Bladnoch Slashes Production By 75%!
More inside news here from Whisky Galaxy as we reveal that Bladnoch slashes production by 75% due to a massive drop in sales, a debt mountain that seems impossible to repay and simply not having the funds to pay to fill casks!
Just remember who broke the story that Bladnoch Slashes Production By 75% Thursday 27th June 2024, before anyone else steals it!
It’s been 9 years since Bladnoch was taken over by Australian entrepreneur, David Prior, after it was liquidated in 2014. Prior teamed up with Gavin Hewitt to form the new Bladnoch Distillery Limited on 9th December 2014.
It was originally called Pure Scott Limited, originally intended to be the vehicle to create the Pure Scott blended whisky for the Australian market, owned by the Australian parent company, Pure Scott Pty Limited, (registered in February 2014, ACN number 168 059 130). Hewitt came on board as a director on 25th June 2015, although later resigned on 14th September 2017 – only to get back on board on 1st January 2024. No, we don’t know what that’s all about either.
A quick skim around Companies House in the UK, and a gander at their last published accounts (20th December 2023, TOTAL EXEMPTION FULL ACCOUNTS is the interesting one) reveals a few items of concern. To make it easier, we have it for DOWNLOAD HERE.
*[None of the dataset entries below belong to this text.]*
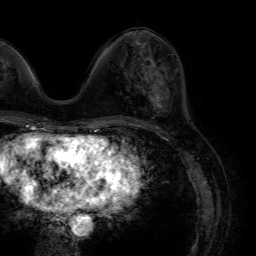
Breast MRI (dynamic contrast-enhanced), one axial slice. Slice 24 of 64 in the series (ordered by position). Cropped to one breast. Dynamic contrast-enhanced series, time point 2 of 7 at this slice position (early post-contrast). 1.5 T. TE 4.6 ms, TR 7.2 ms. 2.5 mm slice thickness. 256 × 256 image matrix. Female patient.
Structures marked on this image (semi-automatically segmented with operator editing):
- enhancing-tissue mask used for the functional tumour volume (all voxels passing the contrast-enhancement thresholds inside the analysis volume; usually the tumour): bounding box [x1, y1, x2, y2] px = [147, 63, 167, 112]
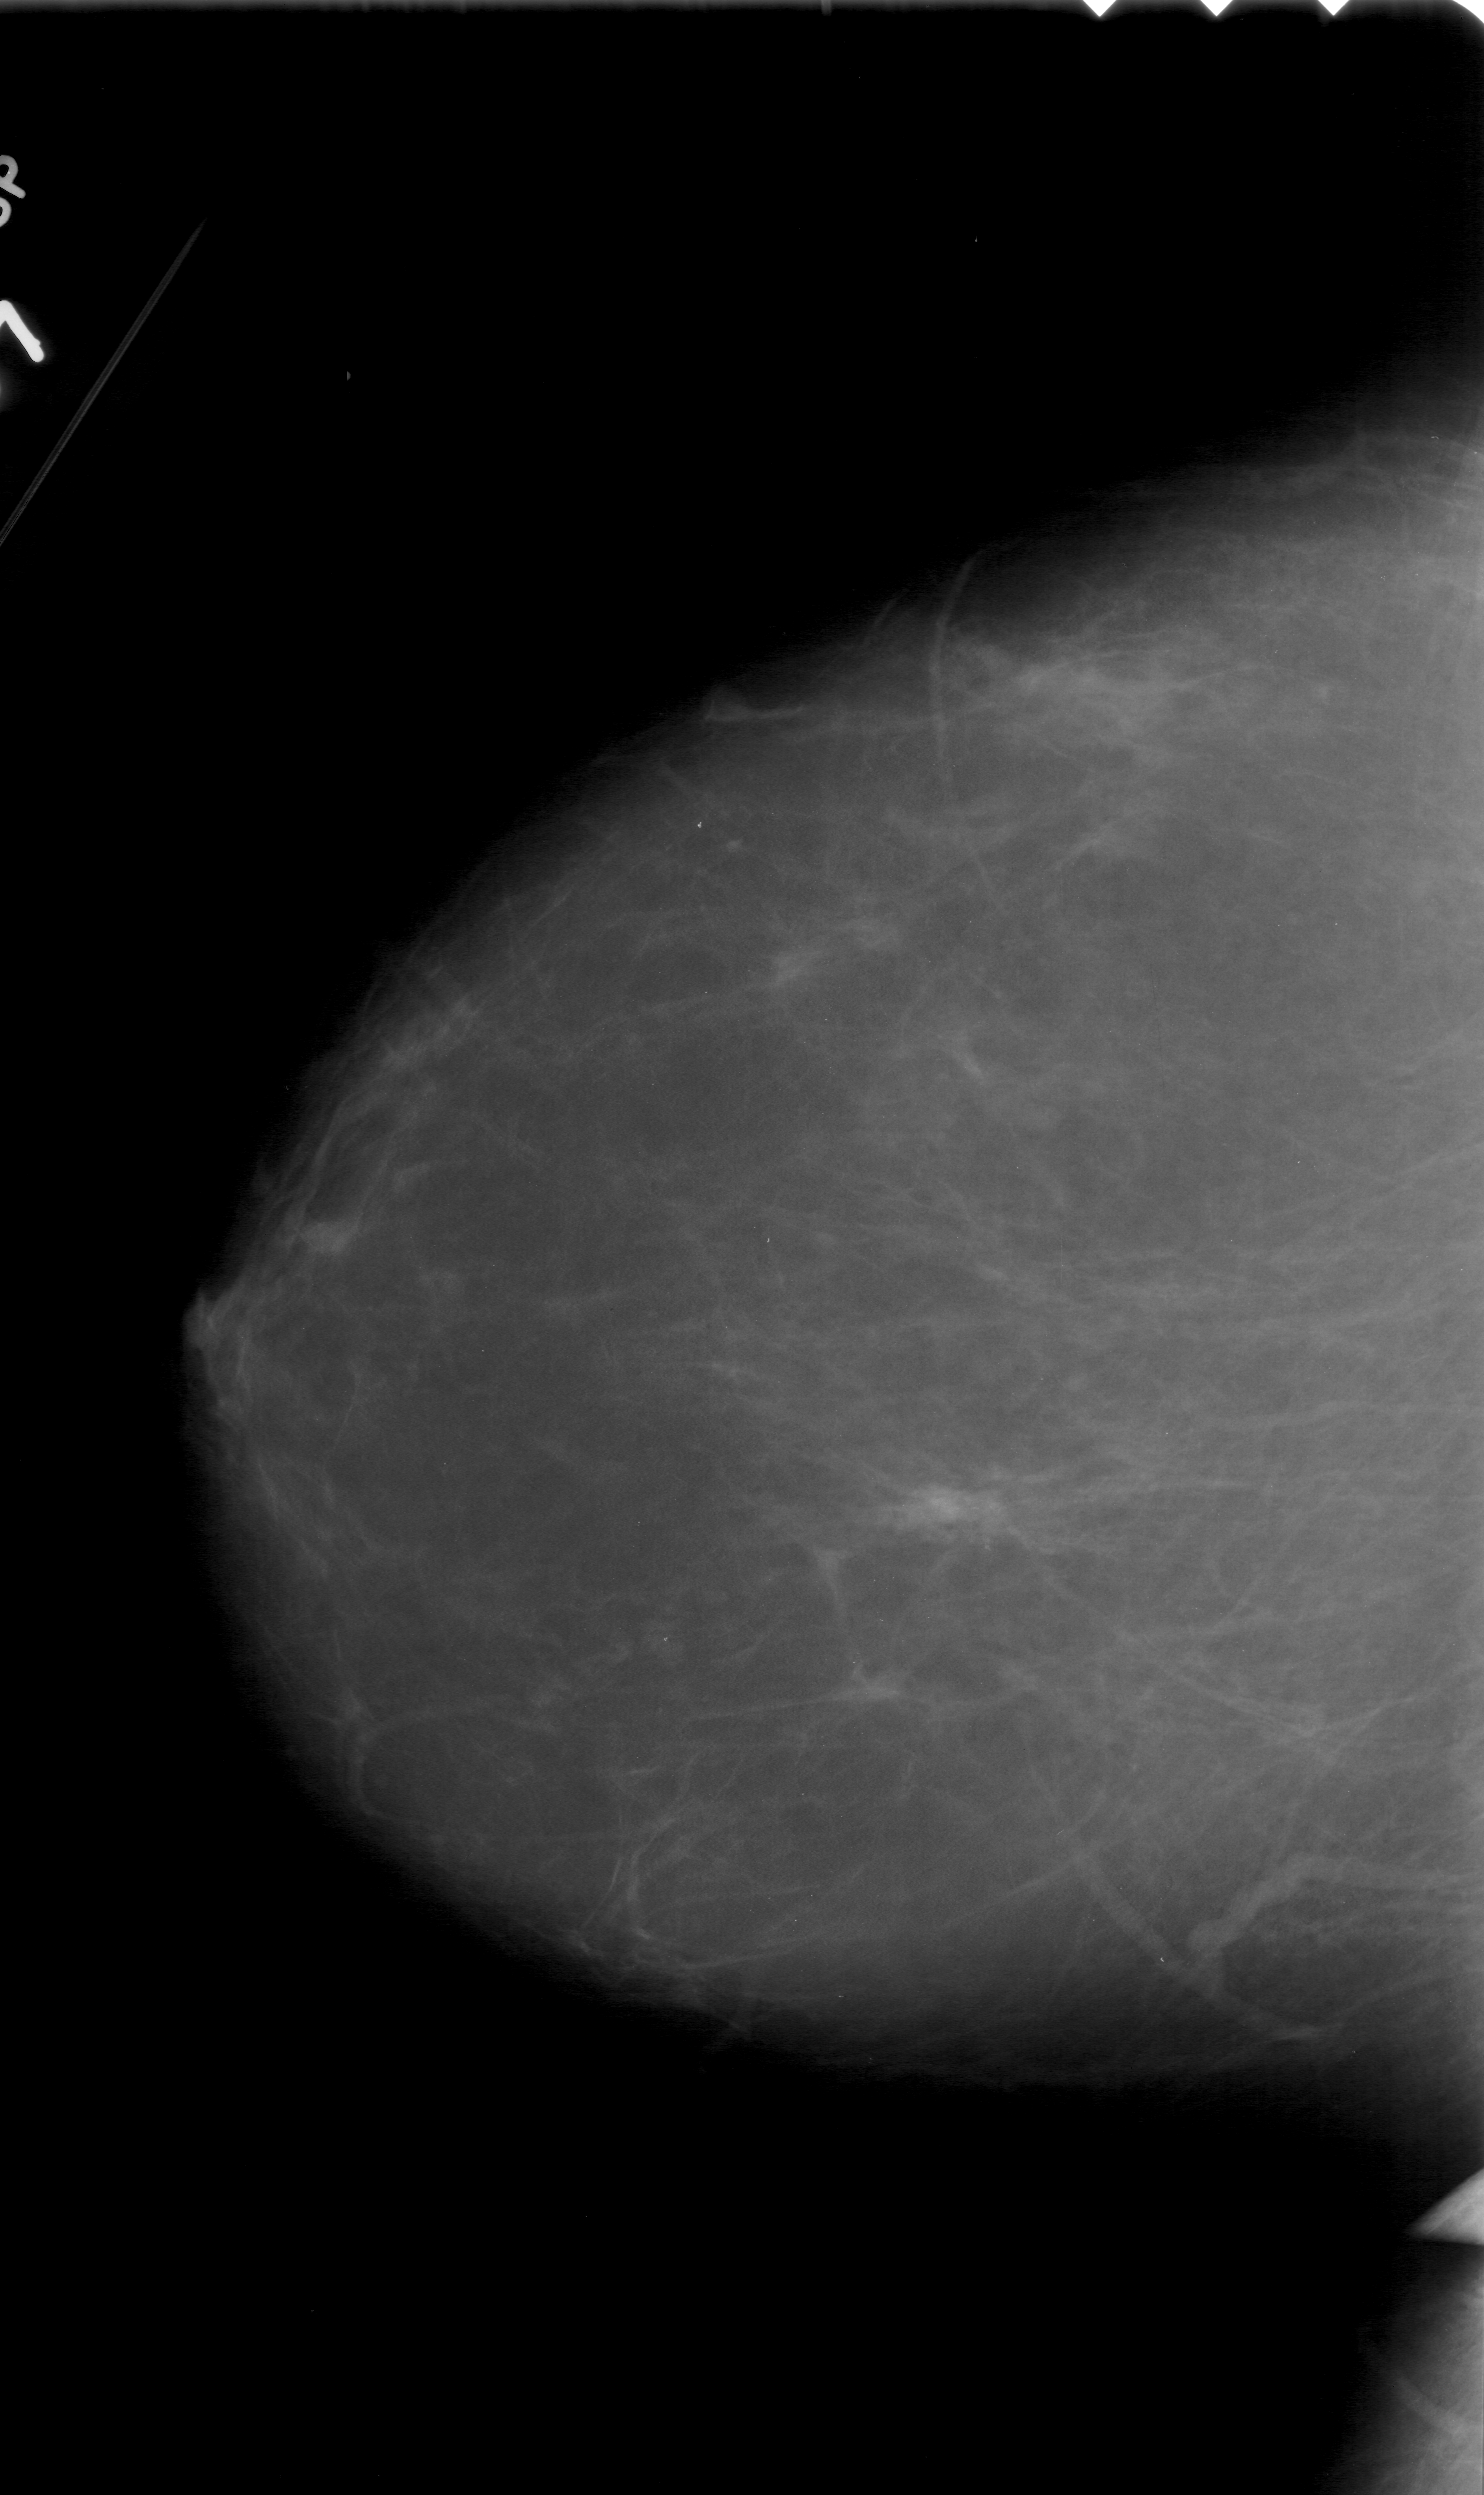
Mammogram (digitized film). Left breast. CC view. BI-RADS breast density category 2 (scale 1–4). 1484 × 2495 image matrix.
Expert-marked regions of interest on this film, with their recorded descriptors:
- calcifications, morphology pleomorphic, distribution clustered; BI-RADS assessment category 4; subtlety rating 1 on a 1 (subtle) to 5 (obvious) scale; pathology (as recorded): malignant: bounding box (x1, y1, x2, y2) in pixels: (894, 1467, 1031, 1557)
Page 2 highlights include almost £33 million in short term debt (debt that has to be repaid within one year), another £14 million due after 1 year. There’s £1.5 million in a bank loan at a horrifying 7.49%, a “directors loan” of £11.7 million, a £12.1 million ABL facility (which has actually been increased to £16.5 million) and another £12.6 million from PFF (Prior Family Foundation) which rakes in a nice 7.49% per year earner, PLUS forex provisions.
£47 million, assuming it’s all around the 7.49% mark, is £3.5 million a year down the drain before Team Bladnoch even gets out of bed.
Here’s where the problems are:
On page 10, they have £15.2 million in stocks (raw materials, work in progress and finished goods) and £6.6 million in debtors. The stocks likely have a gross profit of £3 million and the debtors likely have gross profit of £1.5 million. Factor in the circa 40 headcount even at a modest average salary of £20K per year per head, and that’s £800K, plus basic running costs of the facility – there’s just not enough money left over to even repay the interest on their debt mountain – let alone to invest in casks, grains, yeast, and production costs to fill barrels. Now it’s logical to understand why Bladnoch Slashes Production. They don’t have enough pennies to produce anything!
There’s a whiff in the air…….that whiff of smoke, that usually hides a few mirrors.